To do: Reproduce exactly the lines below from the one containing "10 times. |" through the one containing "for an explanation.", including both, and nothing else.

Saved data entries
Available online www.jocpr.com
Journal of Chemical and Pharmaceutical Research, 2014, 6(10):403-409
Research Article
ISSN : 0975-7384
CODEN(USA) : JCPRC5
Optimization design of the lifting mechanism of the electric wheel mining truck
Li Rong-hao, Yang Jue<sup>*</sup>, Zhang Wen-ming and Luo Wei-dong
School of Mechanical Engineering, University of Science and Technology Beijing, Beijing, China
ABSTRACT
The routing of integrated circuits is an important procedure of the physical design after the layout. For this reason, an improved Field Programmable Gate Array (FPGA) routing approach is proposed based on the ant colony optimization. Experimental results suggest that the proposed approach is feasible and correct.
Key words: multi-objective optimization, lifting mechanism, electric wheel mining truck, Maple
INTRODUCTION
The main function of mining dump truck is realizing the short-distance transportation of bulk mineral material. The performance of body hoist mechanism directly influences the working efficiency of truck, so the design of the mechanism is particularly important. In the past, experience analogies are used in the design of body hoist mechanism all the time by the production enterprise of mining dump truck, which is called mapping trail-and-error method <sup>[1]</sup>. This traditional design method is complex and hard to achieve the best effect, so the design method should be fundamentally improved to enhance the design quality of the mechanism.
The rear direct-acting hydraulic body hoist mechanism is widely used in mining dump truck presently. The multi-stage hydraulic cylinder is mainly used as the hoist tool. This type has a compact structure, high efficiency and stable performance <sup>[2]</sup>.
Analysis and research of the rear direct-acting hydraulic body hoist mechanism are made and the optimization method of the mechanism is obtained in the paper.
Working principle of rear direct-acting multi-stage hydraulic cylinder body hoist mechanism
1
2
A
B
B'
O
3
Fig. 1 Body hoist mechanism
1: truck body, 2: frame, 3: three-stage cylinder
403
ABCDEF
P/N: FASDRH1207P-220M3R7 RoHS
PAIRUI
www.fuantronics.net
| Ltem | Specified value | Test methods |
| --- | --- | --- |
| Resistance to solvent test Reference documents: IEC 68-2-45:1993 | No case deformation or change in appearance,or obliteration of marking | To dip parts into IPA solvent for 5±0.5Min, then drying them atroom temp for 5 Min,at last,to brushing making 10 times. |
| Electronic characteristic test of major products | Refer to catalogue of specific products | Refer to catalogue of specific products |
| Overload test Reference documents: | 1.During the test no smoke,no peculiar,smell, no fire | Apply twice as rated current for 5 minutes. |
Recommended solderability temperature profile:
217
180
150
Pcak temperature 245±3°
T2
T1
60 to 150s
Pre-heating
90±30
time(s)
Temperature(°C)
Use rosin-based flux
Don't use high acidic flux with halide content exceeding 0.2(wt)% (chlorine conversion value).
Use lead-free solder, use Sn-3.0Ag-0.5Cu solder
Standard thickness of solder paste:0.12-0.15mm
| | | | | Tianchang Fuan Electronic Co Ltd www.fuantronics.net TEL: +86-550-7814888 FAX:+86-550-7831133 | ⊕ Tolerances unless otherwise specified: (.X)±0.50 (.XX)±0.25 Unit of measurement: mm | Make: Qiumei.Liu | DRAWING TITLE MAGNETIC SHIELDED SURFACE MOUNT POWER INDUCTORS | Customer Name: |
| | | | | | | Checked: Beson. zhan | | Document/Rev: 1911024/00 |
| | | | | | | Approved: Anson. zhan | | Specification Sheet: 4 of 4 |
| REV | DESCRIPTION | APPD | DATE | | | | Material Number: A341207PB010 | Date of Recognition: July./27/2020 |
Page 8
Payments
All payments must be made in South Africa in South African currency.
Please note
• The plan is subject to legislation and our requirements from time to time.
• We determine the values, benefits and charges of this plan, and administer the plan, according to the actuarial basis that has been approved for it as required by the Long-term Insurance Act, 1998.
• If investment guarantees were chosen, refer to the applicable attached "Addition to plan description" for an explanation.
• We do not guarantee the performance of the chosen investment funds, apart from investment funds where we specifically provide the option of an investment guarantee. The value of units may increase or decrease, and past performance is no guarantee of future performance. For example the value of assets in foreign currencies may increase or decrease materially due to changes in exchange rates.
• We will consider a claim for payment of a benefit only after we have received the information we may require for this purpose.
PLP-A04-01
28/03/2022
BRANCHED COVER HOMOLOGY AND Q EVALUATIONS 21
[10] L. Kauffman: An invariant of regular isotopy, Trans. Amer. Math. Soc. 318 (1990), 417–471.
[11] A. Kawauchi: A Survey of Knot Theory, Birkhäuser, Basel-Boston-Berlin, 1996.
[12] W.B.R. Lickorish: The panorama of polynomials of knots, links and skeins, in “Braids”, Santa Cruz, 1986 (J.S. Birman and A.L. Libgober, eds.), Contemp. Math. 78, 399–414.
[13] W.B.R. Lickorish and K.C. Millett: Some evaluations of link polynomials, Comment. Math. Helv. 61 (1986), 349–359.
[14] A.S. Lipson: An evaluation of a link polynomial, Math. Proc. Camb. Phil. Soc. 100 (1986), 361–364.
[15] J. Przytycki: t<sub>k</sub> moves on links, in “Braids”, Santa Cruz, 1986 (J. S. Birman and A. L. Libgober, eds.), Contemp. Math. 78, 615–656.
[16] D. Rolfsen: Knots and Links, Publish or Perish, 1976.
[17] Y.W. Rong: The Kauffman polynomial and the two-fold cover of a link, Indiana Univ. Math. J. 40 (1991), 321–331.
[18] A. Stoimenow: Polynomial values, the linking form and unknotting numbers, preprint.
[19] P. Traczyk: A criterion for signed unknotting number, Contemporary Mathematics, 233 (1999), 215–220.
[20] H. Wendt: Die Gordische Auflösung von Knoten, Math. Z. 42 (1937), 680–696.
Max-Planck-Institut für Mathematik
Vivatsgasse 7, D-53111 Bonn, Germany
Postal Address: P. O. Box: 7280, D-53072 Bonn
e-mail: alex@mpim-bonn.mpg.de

Solution for this problem:
| Resistance to solvent test Reference documents: IEC 68-2-45:1993 | No case deformation or change in appearance,or obliteration of marking | To dip parts into IPA solvent for 5±0.5Min, then drying them atroom temp for 5 Min,at last,to brushing making 10 times. |
| Electronic characteristic test of major products | Refer to catalogue of specific products | Refer to catalogue of specific products |
| Overload test Reference documents: | 1.During the test no smoke,no peculiar,smell, no fire | Apply twice as rated current for 5 minutes. |
Recommended solderability temperature profile:
217
180
150
Pcak temperature 245±3°
T2
T1
60 to 150s
Pre-heating
90±30
time(s)
Temperature(°C)
Use rosin-based flux
Don't use high acidic flux with halide content exceeding 0.2(wt)% (chlorine conversion value).
Use lead-free solder, use Sn-3.0Ag-0.5Cu solder
Standard thickness of solder paste:0.12-0.15mm
| | | | | Tianchang Fuan Electronic Co Ltd www.fuantronics.net TEL: +86-550-7814888 FAX:+86-550-7831133 | ⊕ Tolerances unless otherwise specified: (.X)±0.50 (.XX)±0.25 Unit of measurement: mm | Make: Qiumei.Liu | DRAWING TITLE MAGNETIC SHIELDED SURFACE MOUNT POWER INDUCTORS | Customer Name: |
| | | | | | | Checked: Beson. zhan | | Document/Rev: 1911024/00 |
| | | | | | | Approved: Anson. zhan | | Specification Sheet: 4 of 4 |
| REV | DESCRIPTION | APPD | DATE | | | | Material Number: A341207PB010 | Date of Recognition: July./27/2020 |
Page 8
Payments
All payments must be made in South Africa in South African currency.
Please note
• The plan is subject to legislation and our requirements from time to time.
• We determine the values, benefits and charges of this plan, and administer the plan, according to the actuarial basis that has been approved for it as required by the Long-term Insurance Act, 1998.
• If investment guarantees were chosen, refer to the applicable attached "Addition to plan description" for an explanation.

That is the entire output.